Em resposta ao UOL, o empresário Moacir Crocetta, que comandava a Bastiflor, afirmou que não possui mais a gerência da empresa.

Segundo Crocetta, no acordo de venda da empresa para a Agrocortex, foi passado integralmente a propriedade.

A venda foi em torno de R$ 250 milhões, valor que ainda não foi coberto pelo grupo da Agrocortex.
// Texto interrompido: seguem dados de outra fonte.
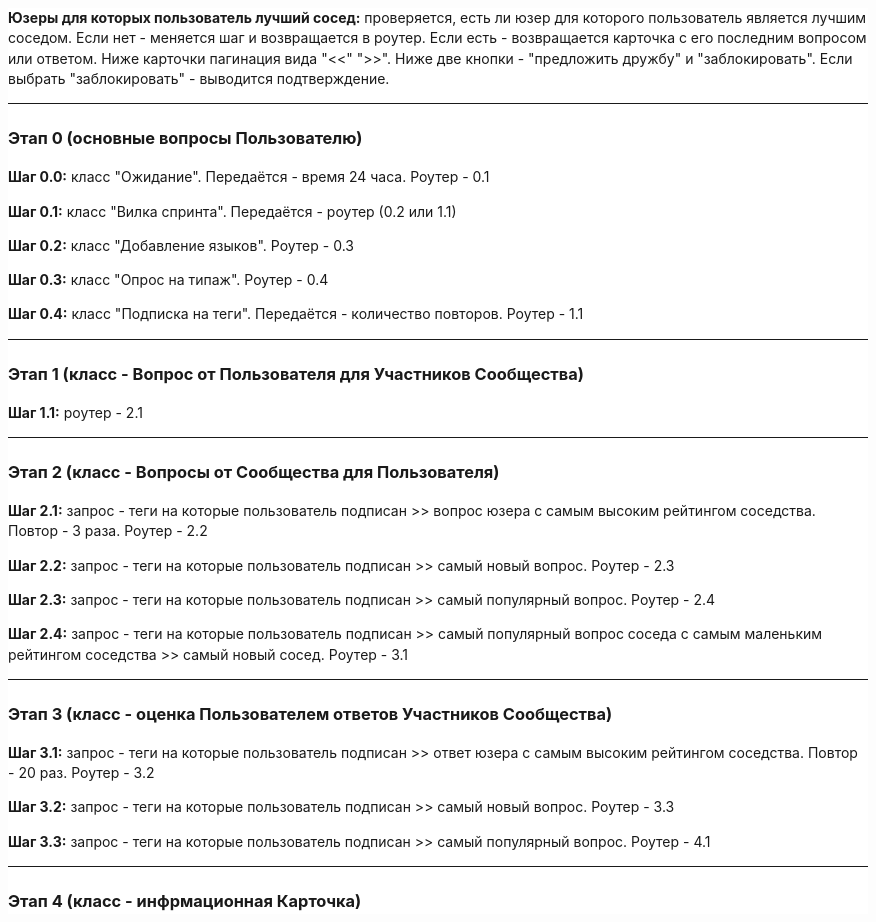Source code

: **Юзеры для которых пользователь лучший сосед:** проверяется, есть ли юзер для которого пользователь является лучшим соседом. Если нет - меняется шаг и возвращается в роутер. Если есть - возвращается карточка с его последним  вопросом или ответом. Ниже карточки пагинация вида "<<" ">>". Ниже две кнопки - "предложить дружбу" и "заблокировать". Если выбрать "заблокировать" - выводится подтверждение. 

---
### Этап 0 (основные вопросы Пользователю) ###


**Шаг 0.0:** класс "Ожидание". Передаётся - время 24 часа. Роутер - 0.1

**Шаг 0.1:** класс "Вилка спринта". Передаётся - роутер (0.2 или 1.1)

**Шаг 0.2:** класс "Добавление языков". Роутер - 0.3

**Шаг 0.3:** класс "Опрос на типаж". Роутер - 0.4

**Шаг 0.4:** класс "Подписка на теги". Передаётся - количество повторов. Роутер - 1.1 

---
### Этап 1 (класс - Вопрос от Пользователя для Участников Сообщества) ###

**Шаг 1.1:** роутер - 2.1 

---
### Этап 2 (класс - Вопросы от Сообщества для Пользователя) ###

**Шаг 2.1:** запрос - теги на которые пользователь подписан >> вопрос юзера с самым высоким рейтингом соседства. Повтор - 3 раза. Роутер - 2.2

**Шаг 2.2:** запрос - теги на которые пользователь подписан >> самый новый вопрос. Роутер - 2.3 

**Шаг 2.3:** запрос - теги на которые пользователь подписан >> самый популярный вопрос. Роутер - 2.4 

**Шаг 2.4:** запрос - теги на которые пользователь подписан >> самый популярный вопрос соседа с самым маленьким рейтингом соседства >> самый новый сосед. Роутер - 3.1 

---
### Этап 3 (класс - оценка Пользователем ответов Участников Сообщества) ###

**Шаг 3.1:** запрос - теги на которые пользователь подписан >> ответ юзера с самым высоким рейтингом соседства. Повтор - 20 раз. Роутер - 3.2

**Шаг 3.2:** запрос - теги на которые пользователь подписан >> самый новый вопрос. Роутер - 3.3 

**Шаг 3.3:** запрос - теги на которые пользователь подписан >> самый популярный вопрос. Роутер - 4.1 


---
### Этап 4 (класс - инфрмационная Карточка) ###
Grupo europeu atua na produção de madeira, conforme o Incra – Foto: Bruno Kelly/Amazonia Real/ Wikimedia

Com o pagamento incompleto, o grupo estrangeiro tem gerência em apenas 49% da Bastiflor, entretanto, no contrato foi passado 100% da gerência.

De acordo com o Incra, a empresa usou destes meios para contornar as leis restritivas.

O que diz a lei?

A lei, formulada na década d e70, restringe a aquisição de terras brasileiras por estrangeiros.

De acordo com o especialista em Amazônia e regularização fundiária, José Heder Benatti, a lei visa garantir a soberania nacional.

O especialista citou a hipótese de uma crise ambiental e a lei como uma segurança que o Brasil, neste caso, volte sua produção para o mercado interno.

A denuncia formalizada pelo Incra foi enviada, no final de 2022, para o Tribunal de Justiça do Amazonas e o Ministério Público Federal.

MPF entrou com pedido liminar para impedir a eliminação - Foto: Ascom/PRAM
Caso foi enviado para o TJAM e o MPF do Amazonas – Foto: Ascom/PRAM

O caso segue em avaliação e, caso comprovadas as irregularidades, a compra pode ser anulada.